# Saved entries
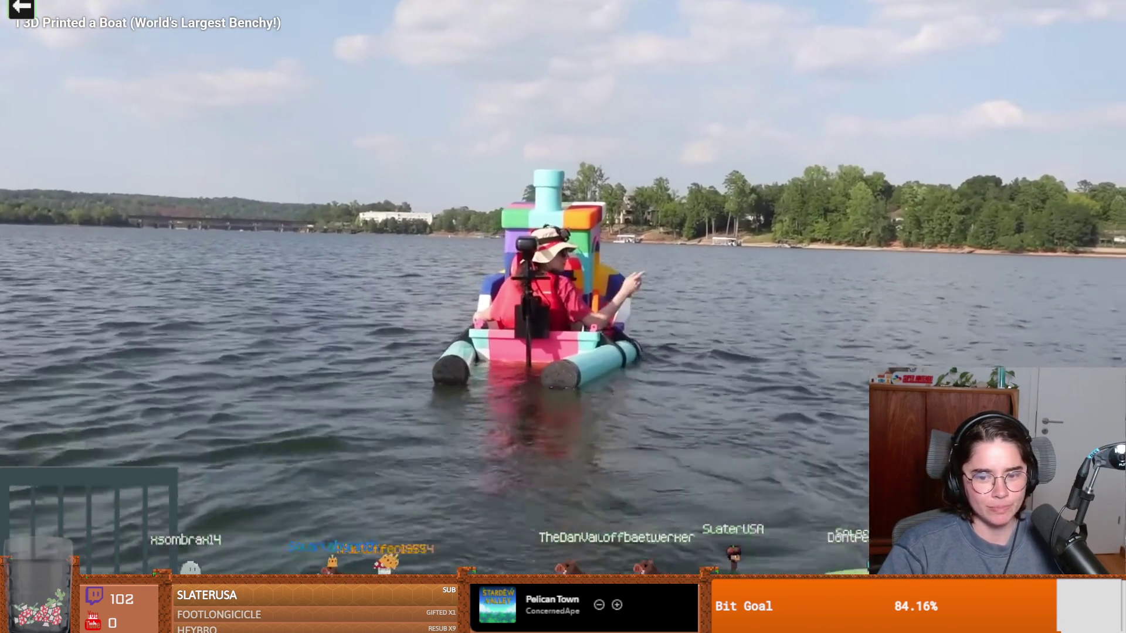
left_click(792, 581)
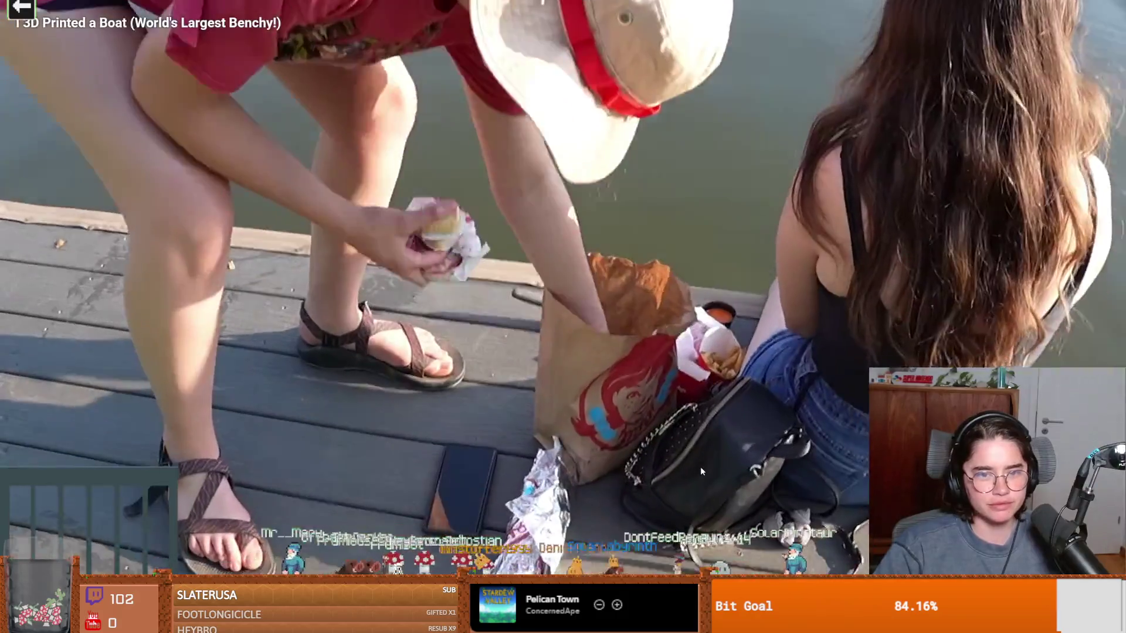
left_click(700, 467)
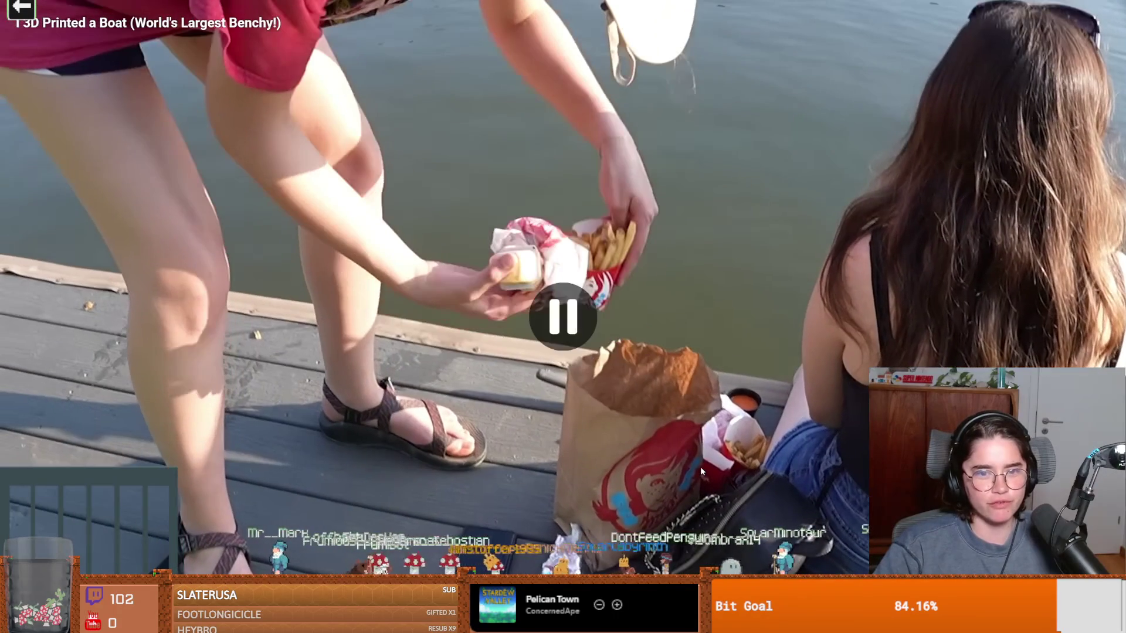
Step: Let the boat video play through the Brilliant sponsor segment, then pause on the black frame
left_click(708, 462)
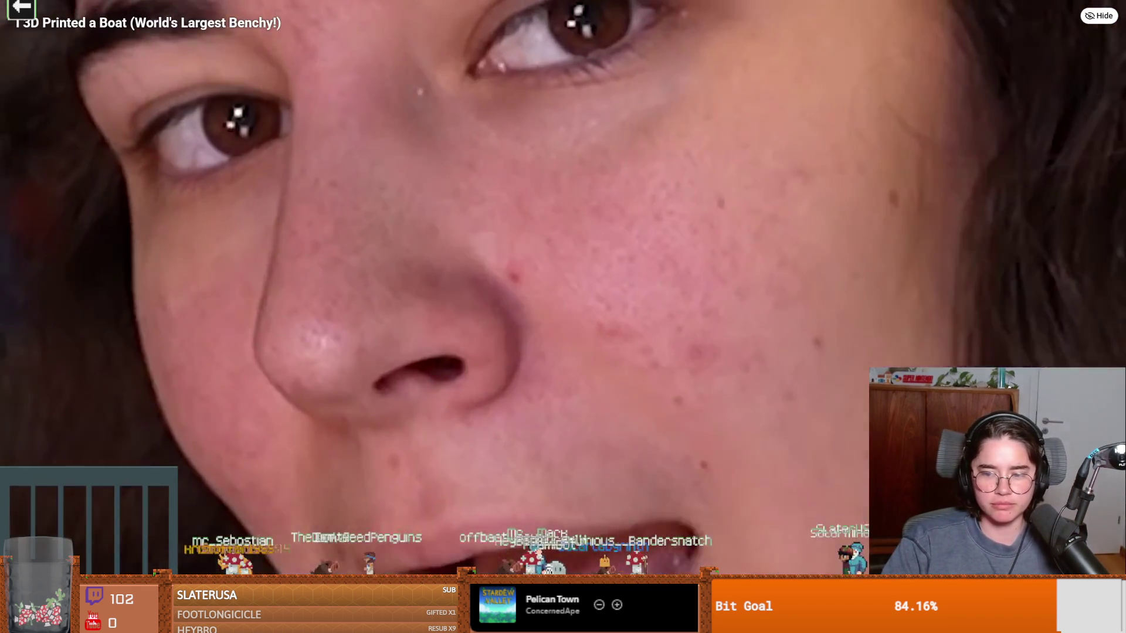
left_click(856, 433)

# Problem requirements
Only the text of the records above is to be reproduced, exactly as given; the pictures are dropped.

# Result
left_click(792, 581)
left_click(700, 467)
Step: Let the boat video play through the Brilliant sponsor segment, then pause on the black frame
left_click(708, 462)
left_click(856, 433)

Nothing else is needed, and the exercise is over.